• [Task goal]:
Write the entries out again in full and unchanged, dropping every image.

• [Supplied data]:
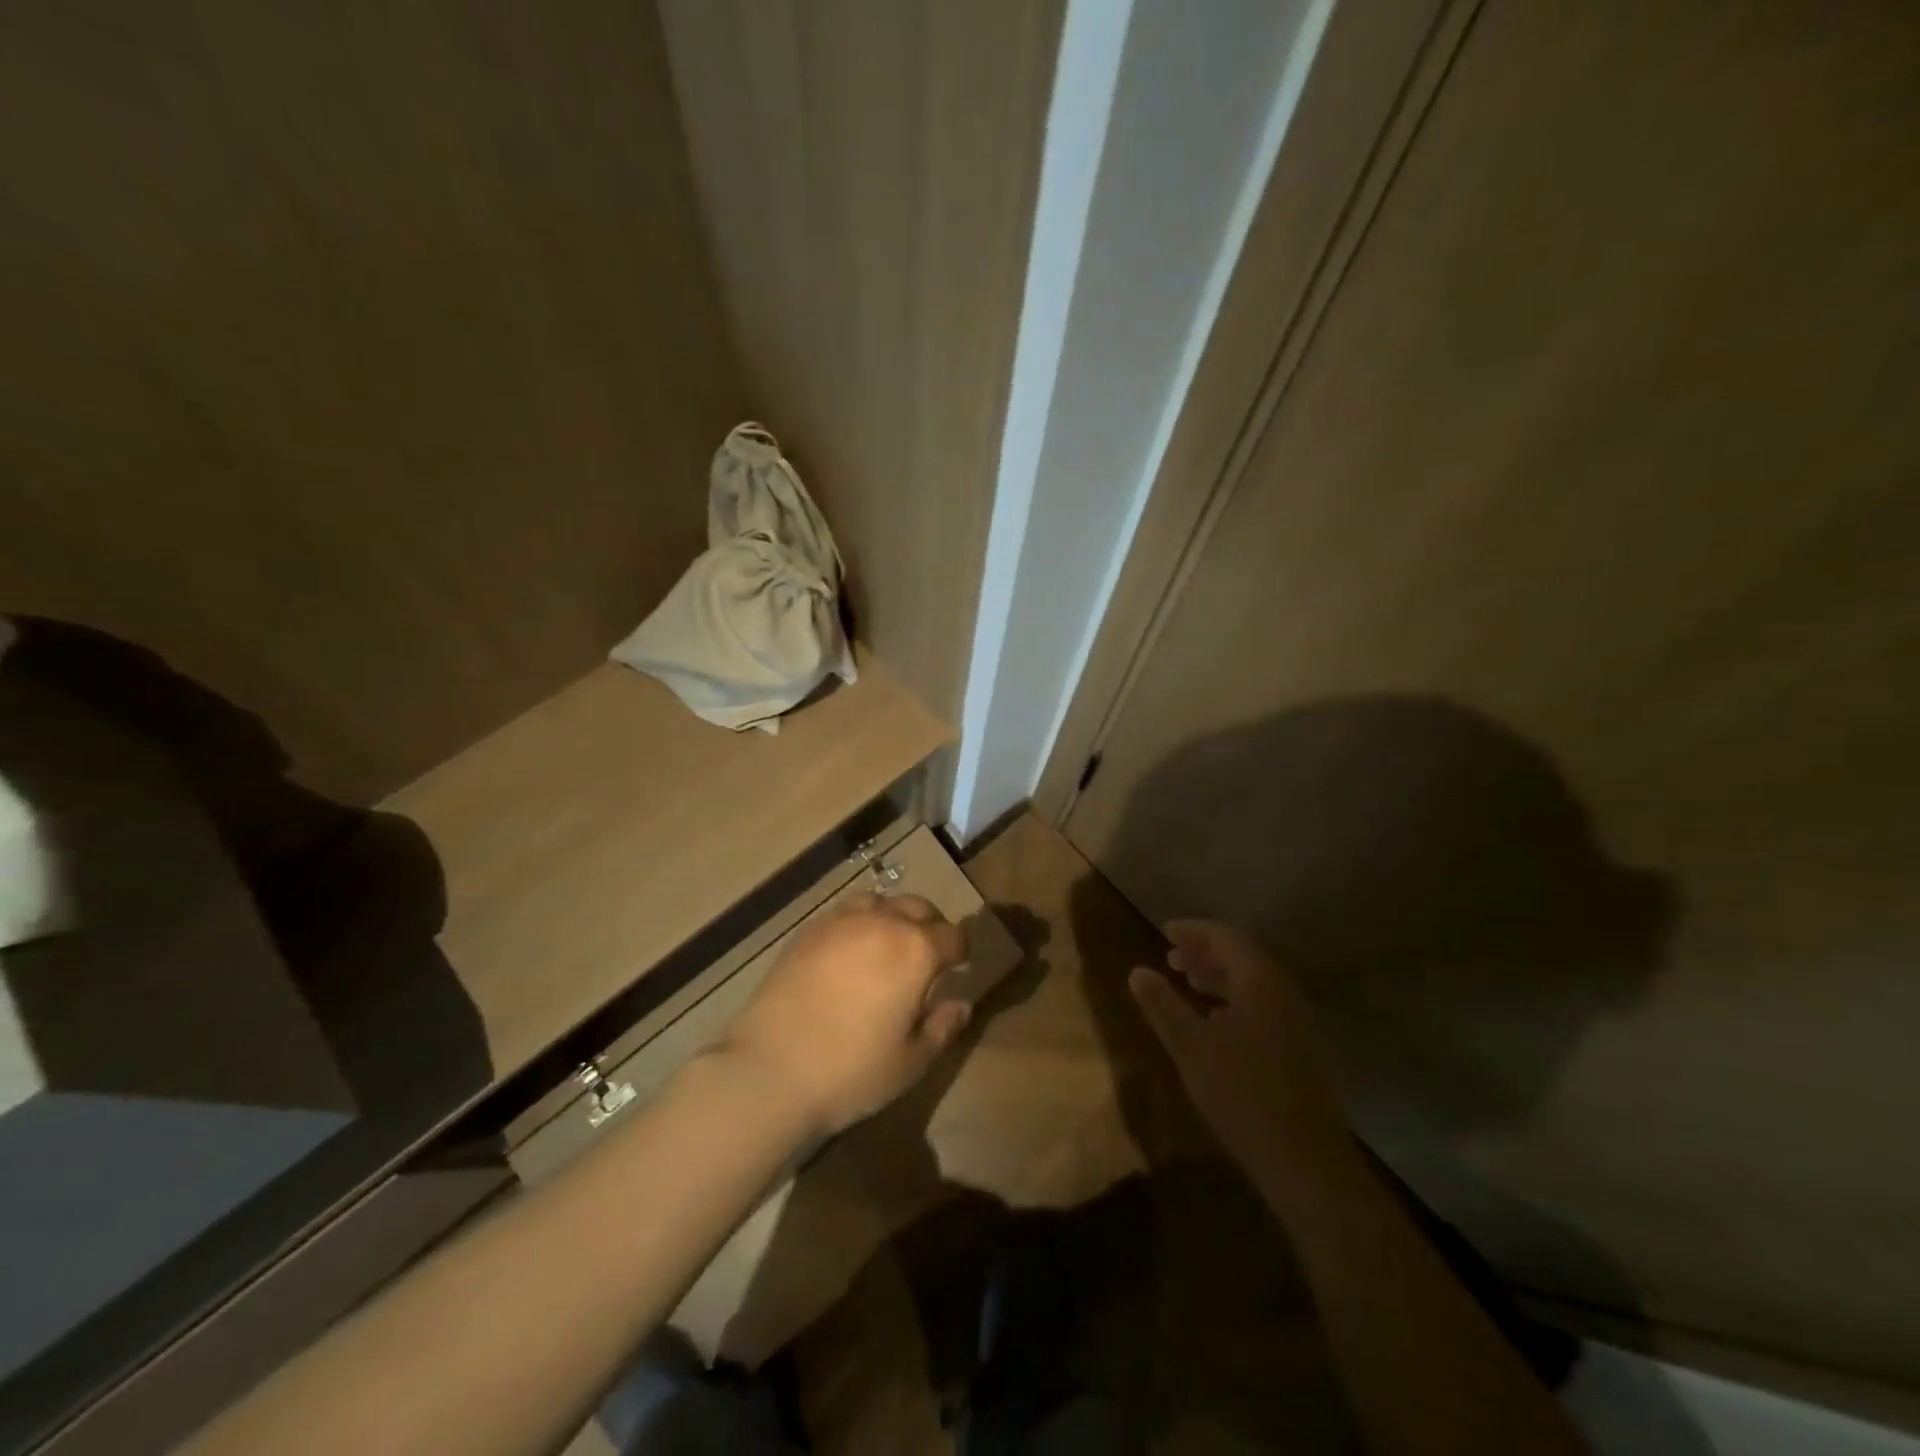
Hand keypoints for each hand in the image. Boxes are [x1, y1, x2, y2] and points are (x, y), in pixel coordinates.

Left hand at [720, 892, 970, 1137]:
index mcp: (916, 950)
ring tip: (886, 947)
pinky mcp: (807, 931)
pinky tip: (849, 953)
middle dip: (930, 927)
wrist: (769, 1071)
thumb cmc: (851, 1072)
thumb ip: (942, 1027)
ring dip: (892, 918)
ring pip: (879, 902)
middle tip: (926, 958)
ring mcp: (840, 922)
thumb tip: (961, 1004)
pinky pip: (844, 912)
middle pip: (918, 908)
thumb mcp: (910, 1062)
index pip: (953, 936)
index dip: (961, 952)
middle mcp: (882, 923)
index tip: (959, 969)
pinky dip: (858, 923)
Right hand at [1129, 921, 1350, 1182]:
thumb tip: (1137, 971)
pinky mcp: (1303, 1048)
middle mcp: (1285, 992)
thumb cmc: (1241, 1094)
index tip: (1164, 932)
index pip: (1225, 937)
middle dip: (1205, 953)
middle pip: (1243, 957)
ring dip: (1220, 978)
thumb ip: (1162, 1005)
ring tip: (1189, 985)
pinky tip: (1216, 1024)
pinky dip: (1236, 1001)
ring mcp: (1298, 1021)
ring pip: (1255, 984)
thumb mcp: (1190, 1047)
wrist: (1305, 1160)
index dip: (1193, 931)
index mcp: (1260, 982)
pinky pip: (1265, 1006)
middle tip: (1171, 959)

• [Your response]:
Hand keypoints for each hand in the image. Boxes are [x1, y1, x2, y2] and points are (x, y), in pixel coordinates.

Left hand at [720, 892, 970, 1137]:
index mcp: (916, 950)
ring tip: (886, 947)
pinky mcp: (807, 931)
pinky tip: (849, 953)
middle dip: (930, 927)
wrist: (769, 1071)
thumb cmc: (851, 1072)
thumb ip: (942, 1027)
ring dip: (892, 918)
ring pip: (879, 902)
middle tip: (926, 958)
ring mcp: (840, 922)
thumb tip: (961, 1004)
pinky pip: (844, 912)
middle pip: (918, 908)
thumb mcp: (910, 1062)
index pip: (953, 936)
index dip: (961, 952)
middle mcp: (882, 923)
index tip: (959, 969)
pinky dip: (858, 923)
Right hand at [1129, 921, 1350, 1182]:
thumb tip: (1137, 971)
pinky mcp: (1303, 1048)
middle mcp: (1285, 992)
thumb cmc: (1241, 1094)
index tip: (1164, 932)
index pip: (1225, 937)
middle dip: (1205, 953)
middle pip: (1243, 957)
ring dip: (1220, 978)
thumb ip: (1162, 1005)
ring tip: (1189, 985)
pinky tip: (1216, 1024)
pinky dip: (1236, 1001)
ring mcp: (1298, 1021)
ring pip: (1255, 984)
thumb mcp: (1190, 1047)
wrist: (1305, 1160)
index dip: (1193, 931)
index mcp: (1260, 982)
pinky pip: (1265, 1006)
middle tip: (1171, 959)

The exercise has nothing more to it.